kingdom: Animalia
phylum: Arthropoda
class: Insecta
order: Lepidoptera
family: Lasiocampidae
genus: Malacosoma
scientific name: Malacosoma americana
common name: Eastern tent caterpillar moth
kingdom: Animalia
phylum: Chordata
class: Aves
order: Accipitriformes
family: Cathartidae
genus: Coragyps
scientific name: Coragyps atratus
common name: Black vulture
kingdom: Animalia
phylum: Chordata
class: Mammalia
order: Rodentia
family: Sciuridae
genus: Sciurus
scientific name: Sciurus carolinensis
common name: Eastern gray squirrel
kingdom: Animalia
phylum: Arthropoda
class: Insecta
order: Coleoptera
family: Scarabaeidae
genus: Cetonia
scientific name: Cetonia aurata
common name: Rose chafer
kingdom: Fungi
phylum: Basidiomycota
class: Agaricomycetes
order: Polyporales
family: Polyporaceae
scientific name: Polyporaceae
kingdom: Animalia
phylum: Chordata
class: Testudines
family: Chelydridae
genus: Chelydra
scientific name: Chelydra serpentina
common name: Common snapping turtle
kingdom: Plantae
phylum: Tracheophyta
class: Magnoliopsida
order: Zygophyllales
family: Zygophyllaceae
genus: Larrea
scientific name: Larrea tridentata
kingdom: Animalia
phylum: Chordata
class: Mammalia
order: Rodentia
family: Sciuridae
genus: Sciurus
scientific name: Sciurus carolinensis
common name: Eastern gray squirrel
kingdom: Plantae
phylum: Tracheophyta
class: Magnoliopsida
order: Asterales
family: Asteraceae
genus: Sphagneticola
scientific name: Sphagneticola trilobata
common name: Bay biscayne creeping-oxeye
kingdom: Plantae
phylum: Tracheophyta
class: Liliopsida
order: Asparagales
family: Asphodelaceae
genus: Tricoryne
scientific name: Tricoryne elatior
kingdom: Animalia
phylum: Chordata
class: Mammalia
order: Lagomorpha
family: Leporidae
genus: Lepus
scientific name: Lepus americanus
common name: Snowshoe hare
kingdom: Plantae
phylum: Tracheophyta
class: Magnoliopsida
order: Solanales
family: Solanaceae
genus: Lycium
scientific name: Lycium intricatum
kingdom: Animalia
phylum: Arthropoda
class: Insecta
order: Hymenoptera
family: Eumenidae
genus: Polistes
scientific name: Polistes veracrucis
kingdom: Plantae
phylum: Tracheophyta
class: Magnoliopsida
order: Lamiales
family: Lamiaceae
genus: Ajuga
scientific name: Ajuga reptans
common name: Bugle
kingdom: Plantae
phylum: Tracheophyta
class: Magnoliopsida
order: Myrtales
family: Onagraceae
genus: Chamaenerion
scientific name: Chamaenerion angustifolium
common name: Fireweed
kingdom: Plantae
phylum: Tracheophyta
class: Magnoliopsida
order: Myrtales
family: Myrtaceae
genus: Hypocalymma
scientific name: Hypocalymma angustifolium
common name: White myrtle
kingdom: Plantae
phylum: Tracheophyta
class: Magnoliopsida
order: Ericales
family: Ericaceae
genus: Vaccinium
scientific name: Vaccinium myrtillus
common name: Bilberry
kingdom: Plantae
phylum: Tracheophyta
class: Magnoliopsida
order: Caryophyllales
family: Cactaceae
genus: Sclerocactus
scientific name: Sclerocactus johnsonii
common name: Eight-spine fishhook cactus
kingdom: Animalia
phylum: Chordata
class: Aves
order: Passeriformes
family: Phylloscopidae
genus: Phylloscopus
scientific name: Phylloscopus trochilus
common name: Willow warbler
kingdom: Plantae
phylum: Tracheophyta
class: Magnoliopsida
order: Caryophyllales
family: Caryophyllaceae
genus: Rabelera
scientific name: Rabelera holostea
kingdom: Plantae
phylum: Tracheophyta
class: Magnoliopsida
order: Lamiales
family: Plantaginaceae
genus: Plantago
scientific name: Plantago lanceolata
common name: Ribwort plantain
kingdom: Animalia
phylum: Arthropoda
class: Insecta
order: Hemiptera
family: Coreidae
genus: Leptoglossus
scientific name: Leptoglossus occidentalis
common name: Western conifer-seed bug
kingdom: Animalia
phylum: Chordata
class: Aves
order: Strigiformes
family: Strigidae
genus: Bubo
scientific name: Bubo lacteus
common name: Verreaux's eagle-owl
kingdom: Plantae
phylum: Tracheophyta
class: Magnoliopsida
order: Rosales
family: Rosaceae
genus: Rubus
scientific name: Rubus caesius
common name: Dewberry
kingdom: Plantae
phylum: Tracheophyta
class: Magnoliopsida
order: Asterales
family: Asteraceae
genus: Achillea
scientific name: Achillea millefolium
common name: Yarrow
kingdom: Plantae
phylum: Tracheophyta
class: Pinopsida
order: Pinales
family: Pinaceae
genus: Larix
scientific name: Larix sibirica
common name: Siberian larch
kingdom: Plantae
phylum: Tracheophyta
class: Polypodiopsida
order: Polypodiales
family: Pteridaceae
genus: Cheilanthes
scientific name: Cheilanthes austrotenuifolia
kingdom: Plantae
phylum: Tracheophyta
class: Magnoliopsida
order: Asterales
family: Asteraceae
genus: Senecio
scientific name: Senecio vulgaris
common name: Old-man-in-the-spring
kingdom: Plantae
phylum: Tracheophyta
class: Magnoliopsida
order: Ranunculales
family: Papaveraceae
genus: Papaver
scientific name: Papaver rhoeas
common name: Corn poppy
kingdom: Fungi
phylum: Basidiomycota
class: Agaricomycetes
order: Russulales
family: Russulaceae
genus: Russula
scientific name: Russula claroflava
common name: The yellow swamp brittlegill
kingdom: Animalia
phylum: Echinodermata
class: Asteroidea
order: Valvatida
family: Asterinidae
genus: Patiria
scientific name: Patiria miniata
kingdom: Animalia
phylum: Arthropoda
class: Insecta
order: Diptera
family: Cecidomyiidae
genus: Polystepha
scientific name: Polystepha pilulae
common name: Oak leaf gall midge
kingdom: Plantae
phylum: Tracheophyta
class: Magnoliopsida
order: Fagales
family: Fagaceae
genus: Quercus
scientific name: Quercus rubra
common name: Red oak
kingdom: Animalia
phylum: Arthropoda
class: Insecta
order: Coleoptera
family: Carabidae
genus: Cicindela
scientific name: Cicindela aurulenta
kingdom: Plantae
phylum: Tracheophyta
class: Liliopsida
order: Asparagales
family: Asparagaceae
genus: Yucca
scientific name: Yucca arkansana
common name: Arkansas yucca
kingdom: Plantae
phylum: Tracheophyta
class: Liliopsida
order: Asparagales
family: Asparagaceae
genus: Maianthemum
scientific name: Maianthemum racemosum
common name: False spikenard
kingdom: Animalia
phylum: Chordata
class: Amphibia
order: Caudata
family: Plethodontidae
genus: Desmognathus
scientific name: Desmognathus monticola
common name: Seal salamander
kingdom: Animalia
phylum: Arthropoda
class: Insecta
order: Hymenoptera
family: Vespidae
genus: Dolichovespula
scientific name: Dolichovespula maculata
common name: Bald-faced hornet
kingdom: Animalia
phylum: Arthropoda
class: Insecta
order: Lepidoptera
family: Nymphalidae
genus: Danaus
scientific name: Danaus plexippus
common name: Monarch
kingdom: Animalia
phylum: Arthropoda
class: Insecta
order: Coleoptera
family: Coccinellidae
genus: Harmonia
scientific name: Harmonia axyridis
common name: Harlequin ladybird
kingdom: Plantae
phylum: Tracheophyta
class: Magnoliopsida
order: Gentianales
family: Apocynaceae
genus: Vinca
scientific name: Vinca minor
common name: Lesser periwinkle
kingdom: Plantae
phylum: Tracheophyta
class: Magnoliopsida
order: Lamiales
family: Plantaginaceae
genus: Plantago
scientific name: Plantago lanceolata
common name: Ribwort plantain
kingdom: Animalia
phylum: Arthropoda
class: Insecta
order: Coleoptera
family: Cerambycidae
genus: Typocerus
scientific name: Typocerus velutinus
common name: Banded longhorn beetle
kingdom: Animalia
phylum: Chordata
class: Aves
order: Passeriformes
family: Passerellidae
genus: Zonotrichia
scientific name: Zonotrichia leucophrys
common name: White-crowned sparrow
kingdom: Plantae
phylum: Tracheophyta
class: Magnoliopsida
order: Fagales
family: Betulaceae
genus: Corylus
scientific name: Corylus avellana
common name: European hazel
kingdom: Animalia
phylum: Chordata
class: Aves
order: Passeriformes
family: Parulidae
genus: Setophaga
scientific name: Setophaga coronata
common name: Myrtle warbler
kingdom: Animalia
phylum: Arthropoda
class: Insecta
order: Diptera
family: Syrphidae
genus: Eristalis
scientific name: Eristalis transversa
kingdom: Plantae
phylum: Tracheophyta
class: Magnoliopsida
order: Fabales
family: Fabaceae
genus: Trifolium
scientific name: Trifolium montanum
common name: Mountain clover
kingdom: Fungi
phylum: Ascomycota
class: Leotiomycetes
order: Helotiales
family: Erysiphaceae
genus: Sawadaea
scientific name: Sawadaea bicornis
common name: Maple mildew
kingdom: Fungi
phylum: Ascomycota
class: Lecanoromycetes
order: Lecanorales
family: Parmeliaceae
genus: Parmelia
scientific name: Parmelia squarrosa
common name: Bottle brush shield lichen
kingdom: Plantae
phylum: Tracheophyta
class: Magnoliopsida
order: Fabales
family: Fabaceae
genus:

◆ Set task
Repeat, word for word, the lines from the one containing "class: Asteroidea" through the one containing "scientific name: Maianthemum racemosum", including both of those lines.

◆ Response to this task
class: Asteroidea
order: Valvatida
family: Asterinidae
genus: Patiria
scientific name: Patiria miniata
kingdom: Animalia
phylum: Arthropoda
class: Insecta
order: Diptera
family: Cecidomyiidae
genus: Polystepha
scientific name: Polystepha pilulae
common name: Oak leaf gall midge
kingdom: Plantae
phylum: Tracheophyta
class: Magnoliopsida
order: Fagales
family: Fagaceae
genus: Quercus
scientific name: Quercus rubra
common name: Red oak
kingdom: Animalia
phylum: Arthropoda
class: Insecta
order: Coleoptera
family: Carabidae
genus: Cicindela
scientific name: Cicindela aurulenta
kingdom: Plantae
phylum: Tracheophyta
class: Liliopsida
order: Asparagales
family: Asparagaceae
genus: Yucca
scientific name: Yucca arkansana
common name: Arkansas yucca
kingdom: Plantae
phylum: Tracheophyta
class: Liliopsida
order: Asparagales
family: Asparagaceae
genus: Maianthemum
scientific name: Maianthemum racemosum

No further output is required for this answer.